The artist was born in the impoverished, stigmatised and often marginalised Grants Town community in Nassau, Bahamas. In 2004, he moved to the United States at the age of 21. Munroe's work functions as a reflection of the environment where he grew up, drawing from memory the crude graffiti on the walls that surrounded his street. He maps a personal journey of survival and trauma in a world of gang violence, drugs, murder, self-discovery, development and overcoming obstacles through self-determination. Though inspired by the past, his loud, energetic and unapologetic visual language confronts contemporary society and the strained and difficult relationships between authority and people of the ghetto.

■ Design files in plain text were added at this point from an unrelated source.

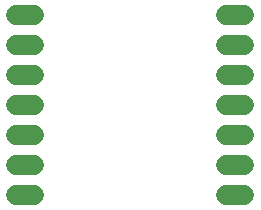
<source format=gbr>
G04 EAGLE Gerber RS-274X export*
G75*
%MOMM*%
%FSLAX34Y34*%
%LPD*%
%INSoldermask Bottom*%
%IPPOS*%
%AMOC8*
5,1,8,0,0,1.08239X$1,22.5*%
G01*
G04 Define Apertures*
%ADD10C,1.727200*%
D10*
X43180Y170180D02*
X58420Y170180D01*
X58420Y144780D02*
X43180Y144780D01*
X43180Y119380D02*
X58420Y119380D01*
X58420Y93980D02*
X43180Y93980D01*
X43180Y68580D02*
X58420Y68580D01*
X58420Y43180D02*
X43180Y43180D01*
X43180Y17780D02*
X58420Y17780D01*
X220980Y17780D02*
X236220Y17780D01*
X236220Y43180D02*
X220980Y43180D01*
X220980Y68580D02*
X236220Y68580D01*
X236220Y93980D02*
X220980Y93980D01*
X220980Y119380D02*
X236220Y119380D01*
X236220Y144780D02*
X220980Y144780D01*
X220980Y170180D02*
X236220Y170180D01*
M02*

</source>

Munroe works between Baltimore, USA and Nassau Bahamas. Recent exhibitions include shows at the Perez Art Museum Miami, National Gallery of Bahamas, Nassau, MAXXI Museum of Art, Rome, Museum of the African Diaspora, San Francisco, and the Meadows Museum of Art, Louisiana. Works have been included in previous exhibitions at ‘Prospect 4’ triennial, New Orleans, directed by Trevor Schoonmaker, ‘All the World’s Futures’, 56th Venice Biennale, curated by Okwui Enwezor, 12th Dakar biennale, curated by Simon Njami, Nasher Museum of Art at Duke University and SCAD Museum of Art among others.